-- SELECTED EXTRACT --
Segment Open

Bhakti Bhushan Mandal (1920 – 30 August 2004) was an Indian politician belonging to the All India Forward Bloc. He represented the Dubrajpur seat in the West Bengal Legislative Assembly 1962–1967, 1967–1971 and 1996–2001.
Mandal held the post of Minister for Judicial and Legislative in the second United Front cabinet formed in West Bengal in 1969.
In the 1970s he took part in founding the Defense Committee, which sought to help Naxalites arrested in staged encounters.
Mandal served as Minister for Fisheries and Co-operatives in the first Left Front cabinet. He was a member of the All India Forward Bloc West Bengal State Committee. At the time he was known as a civil rights campaigner and well connected with the Ananda Marg movement. In 1978, he went on a 24-day tour of China and became the president of the India-China Friendship Association.
In the early 1980s he led a Mandal Action Commission, which called for recognition as Other Backward Castes for 177 communities in West Bengal (encompassing around 50 percent of the population of the state). Mandal met with exiled Naga leader Phizo in London and declared himself as intermediary between Phizo and the Delhi government.

Segment Closed

[Rows excerpted from a collection]
Segment Open

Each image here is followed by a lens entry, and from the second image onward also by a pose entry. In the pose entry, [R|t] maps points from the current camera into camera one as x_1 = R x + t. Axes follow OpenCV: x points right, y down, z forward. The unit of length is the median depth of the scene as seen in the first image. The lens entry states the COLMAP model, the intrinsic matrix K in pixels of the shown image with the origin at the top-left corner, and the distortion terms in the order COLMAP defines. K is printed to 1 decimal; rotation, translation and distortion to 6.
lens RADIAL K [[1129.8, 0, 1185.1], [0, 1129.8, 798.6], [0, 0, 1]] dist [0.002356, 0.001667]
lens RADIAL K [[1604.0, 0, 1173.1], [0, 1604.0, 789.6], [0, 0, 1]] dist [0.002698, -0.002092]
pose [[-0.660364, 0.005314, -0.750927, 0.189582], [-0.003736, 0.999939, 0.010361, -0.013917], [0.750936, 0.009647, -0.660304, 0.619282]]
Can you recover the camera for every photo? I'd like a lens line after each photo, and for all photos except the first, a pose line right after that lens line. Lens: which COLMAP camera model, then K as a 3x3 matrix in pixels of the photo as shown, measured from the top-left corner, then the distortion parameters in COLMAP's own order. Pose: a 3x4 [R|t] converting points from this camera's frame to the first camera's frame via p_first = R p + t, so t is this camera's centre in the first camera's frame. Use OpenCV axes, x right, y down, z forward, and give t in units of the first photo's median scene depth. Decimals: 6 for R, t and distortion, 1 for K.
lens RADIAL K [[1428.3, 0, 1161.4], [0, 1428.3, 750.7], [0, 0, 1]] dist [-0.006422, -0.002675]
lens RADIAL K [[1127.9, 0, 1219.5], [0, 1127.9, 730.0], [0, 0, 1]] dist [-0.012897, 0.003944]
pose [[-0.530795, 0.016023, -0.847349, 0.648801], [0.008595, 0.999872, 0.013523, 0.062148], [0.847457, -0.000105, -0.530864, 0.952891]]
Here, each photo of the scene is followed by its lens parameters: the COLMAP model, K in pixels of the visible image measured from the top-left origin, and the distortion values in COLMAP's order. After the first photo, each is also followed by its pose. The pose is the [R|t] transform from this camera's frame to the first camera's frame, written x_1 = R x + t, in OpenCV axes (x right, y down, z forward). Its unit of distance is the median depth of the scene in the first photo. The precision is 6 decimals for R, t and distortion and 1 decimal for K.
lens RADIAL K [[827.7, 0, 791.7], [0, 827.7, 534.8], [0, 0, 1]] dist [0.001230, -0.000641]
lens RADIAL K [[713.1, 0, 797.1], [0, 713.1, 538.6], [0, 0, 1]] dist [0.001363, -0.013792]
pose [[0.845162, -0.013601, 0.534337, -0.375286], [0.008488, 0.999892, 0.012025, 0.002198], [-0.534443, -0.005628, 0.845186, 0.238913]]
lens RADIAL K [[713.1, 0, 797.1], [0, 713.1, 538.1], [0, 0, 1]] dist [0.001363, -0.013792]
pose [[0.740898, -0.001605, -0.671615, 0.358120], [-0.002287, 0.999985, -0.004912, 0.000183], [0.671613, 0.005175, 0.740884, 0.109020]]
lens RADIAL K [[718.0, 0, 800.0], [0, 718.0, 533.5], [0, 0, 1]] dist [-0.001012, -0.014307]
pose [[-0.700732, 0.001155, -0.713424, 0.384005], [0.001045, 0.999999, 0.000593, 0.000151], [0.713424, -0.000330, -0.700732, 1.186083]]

Segment Closed

-- WHAT THE TASK REQUIRES --
Continue the text on Bhakti Bhushan Mandal, picking up after its final sentence.

-- RESPONSE FOR THIS EXERCISE --
Mandal was publicly reprimanded by the Left Front chairman Promode Dasgupta for failure to maintain fish production levels. After the West Bengal Legislative Assembly election, 1982 Kiranmoy Nanda of the West Bengal Socialist Party was named as new Minister for Fisheries.
Mandal would again be named as Minister for Co-operatives. Due to ill health, he was absent for months from his office. At the time of the swearing in of the Buddhadev Bhattacharya government in November 2000, Mandal was hospitalized at SSKM Hospital in Calcutta for malaria Mandal was not nominated for re-election in the West Bengal Legislative Assembly election, 2001, due to health reasons.